I Can't Publish Because... The Book Isn't Good Enough
- Feb 13
- 3 min read
Last week, I said the worst writer fear is "I'm not a real writer if I don't publish" because it just stops the writing altogether. I said that no matter how good or bad it is, writing is writing, and it all helps you get better.
So let's say you do get over the voice in your head that tells you you shouldn't write what you can't publish (and from my experience, that's almost impossible to do, especially after you start publishing). You finally write, and you aren't worried about whether or not it's something you can publish. You just write whatever you want to, and one day, you finish your manuscript that was just for fun and say to yourself, Hey, maybe I actually could publish this.
If you're anything like me, your brain responds to your dreams with an abrupt "Ha! Be realistic. You could never." In his book on marketing, Platform: Get Noticed in a Noisy World, Michael Hyatt says, "I wrote once about how the mind-set of successful creatives...differ from less successful ones. I listed thinking big as the number one characteristic....As soon as we have a big thought, we check ourselves: C'mon. Get real. That will never happen. You have to be more realistic. And so it goes. We mistake this for wisdom" (Hyatt, 36).*
That's what this blog post series is for - to convince you that the voice saying "you can't do that" probably isn't actual wisdom. No matter what excuses the voice in your brain feeds you - whether it's that you aren't good enough, you don't have the money, you don't have the time, you don't have the resources - it's probably wrong.
I'm not good enough is one of the first things that pops into your brain. That little voice is always ready to tell you your book is no good, your writing is terrible, you have no plot, you have bad grammar, you can't spell, you're bad at description, your dialogue is unrealistic, etc., etc., etc. For a split second, you have the dream - the world in your head could be out there for everyone to see - and then you squish it with, "This isn't good enough to publish."
But in a way, the voice is right. If you just finished your book, there is a 99.999% chance it's not good enough to be published.
The good news is, no one's is. "Good enough" is a ridiculous concept.
Your first draft is fantastic. It's absolutely "good enough." Look at that. You had an idea, you sat down, you used your beautiful God given creative skills to figure out how to put that idea into a thousand, ten thousand, a hundred thousand words, and here it is. You carried through. You finished. Think about it for a while - it isn't wrong to feel proud of what you've done just because you have further to go. That idea is no longer an idea. It's a story - a book - a novel.
Is that first draft "good enough" to be published?

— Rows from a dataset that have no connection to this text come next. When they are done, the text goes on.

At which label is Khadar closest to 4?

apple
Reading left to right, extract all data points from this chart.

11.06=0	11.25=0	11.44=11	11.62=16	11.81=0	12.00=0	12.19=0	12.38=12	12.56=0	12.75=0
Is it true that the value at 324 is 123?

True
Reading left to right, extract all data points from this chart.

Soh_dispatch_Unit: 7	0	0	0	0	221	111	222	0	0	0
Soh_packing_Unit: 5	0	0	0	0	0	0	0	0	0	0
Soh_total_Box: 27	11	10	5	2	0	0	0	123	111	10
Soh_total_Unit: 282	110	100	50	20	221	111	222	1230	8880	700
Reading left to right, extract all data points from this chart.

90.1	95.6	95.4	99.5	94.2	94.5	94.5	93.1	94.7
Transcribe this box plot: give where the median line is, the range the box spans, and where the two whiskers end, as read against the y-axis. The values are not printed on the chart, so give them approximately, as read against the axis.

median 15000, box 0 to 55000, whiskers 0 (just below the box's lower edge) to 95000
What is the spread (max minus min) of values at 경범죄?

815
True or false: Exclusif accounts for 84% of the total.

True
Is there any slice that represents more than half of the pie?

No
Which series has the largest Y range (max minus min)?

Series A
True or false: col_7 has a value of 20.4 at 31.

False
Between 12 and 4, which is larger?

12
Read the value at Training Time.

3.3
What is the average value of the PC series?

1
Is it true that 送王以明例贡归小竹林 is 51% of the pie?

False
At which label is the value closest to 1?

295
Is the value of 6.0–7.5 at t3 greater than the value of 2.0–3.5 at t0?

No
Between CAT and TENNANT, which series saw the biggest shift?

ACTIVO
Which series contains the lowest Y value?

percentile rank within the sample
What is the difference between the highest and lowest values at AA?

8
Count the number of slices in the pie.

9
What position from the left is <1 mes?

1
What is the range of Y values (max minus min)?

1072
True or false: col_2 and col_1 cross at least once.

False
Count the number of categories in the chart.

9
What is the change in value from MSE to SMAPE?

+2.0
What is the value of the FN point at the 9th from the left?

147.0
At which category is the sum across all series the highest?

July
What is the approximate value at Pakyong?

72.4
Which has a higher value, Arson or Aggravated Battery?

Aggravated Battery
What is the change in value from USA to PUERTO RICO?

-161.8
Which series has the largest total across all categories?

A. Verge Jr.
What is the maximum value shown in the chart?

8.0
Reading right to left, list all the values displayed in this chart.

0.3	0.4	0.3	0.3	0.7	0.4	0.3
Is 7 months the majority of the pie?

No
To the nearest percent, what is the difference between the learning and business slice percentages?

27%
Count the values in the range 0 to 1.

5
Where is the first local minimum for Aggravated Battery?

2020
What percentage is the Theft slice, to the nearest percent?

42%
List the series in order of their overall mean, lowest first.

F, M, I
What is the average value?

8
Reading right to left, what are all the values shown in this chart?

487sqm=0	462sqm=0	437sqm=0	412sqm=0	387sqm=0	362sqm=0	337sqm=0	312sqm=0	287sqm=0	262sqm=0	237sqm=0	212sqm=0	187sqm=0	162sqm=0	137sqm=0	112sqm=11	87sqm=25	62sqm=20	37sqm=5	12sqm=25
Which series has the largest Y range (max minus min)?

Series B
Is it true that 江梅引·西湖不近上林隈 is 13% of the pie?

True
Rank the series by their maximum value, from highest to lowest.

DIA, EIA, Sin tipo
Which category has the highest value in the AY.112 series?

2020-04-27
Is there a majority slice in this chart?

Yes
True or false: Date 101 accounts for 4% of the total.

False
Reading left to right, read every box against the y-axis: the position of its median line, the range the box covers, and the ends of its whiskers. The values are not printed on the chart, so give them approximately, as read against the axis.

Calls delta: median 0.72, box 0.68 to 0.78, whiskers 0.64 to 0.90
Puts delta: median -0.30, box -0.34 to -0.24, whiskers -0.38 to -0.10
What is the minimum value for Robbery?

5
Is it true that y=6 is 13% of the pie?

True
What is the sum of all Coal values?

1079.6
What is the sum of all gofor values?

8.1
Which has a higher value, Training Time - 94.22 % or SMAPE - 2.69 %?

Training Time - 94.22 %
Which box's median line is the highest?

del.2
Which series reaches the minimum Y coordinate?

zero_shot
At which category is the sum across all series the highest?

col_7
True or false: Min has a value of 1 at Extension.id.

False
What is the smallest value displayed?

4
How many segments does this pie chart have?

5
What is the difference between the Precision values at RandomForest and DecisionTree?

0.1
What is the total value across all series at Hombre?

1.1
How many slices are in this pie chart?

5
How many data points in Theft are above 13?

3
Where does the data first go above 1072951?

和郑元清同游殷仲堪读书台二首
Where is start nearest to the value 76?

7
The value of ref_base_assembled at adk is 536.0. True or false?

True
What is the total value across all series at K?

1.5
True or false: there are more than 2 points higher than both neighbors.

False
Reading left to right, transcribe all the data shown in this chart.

No. In almost every case for every author - from J. K. Rowling to C. S. Lewis to me, what little experience I have - when you type "The End," you're nowhere near the end.
Is that bad?
No! It just means you have further to go. You finished the first draft, and that's huge. Celebrate it. Don't let the thought that it isn't good enough to be published get into your head and kill your dream.
I like to think of it as the potential your book has. When you finish your first draft, it's living up to its full potential as a first draft. Grammar mistakes, lost plot points, rocky scenes, it doesn't matter. It's finished, and that's all a first draft needs to be.
But look at it for a second, and instead of thinking about how it isn't good enough, think about how much potential it has to become a final draft. I like this much better. It keeps me thinking realistically. Yes, it's not ready to be published yet. But it also keeps the dream in my head alive. Think about how good it will be someday. It's so ready to be so amazing, and no one can help it get there but you.
And once it's there, what's stopping you from putting it out into the world?
*I'll probably quote this book a lot - it's inspired me a lot, and I absolutely recommend reading it if you're going to try to manage your own publicity (or have any sort of big idea you might pursue).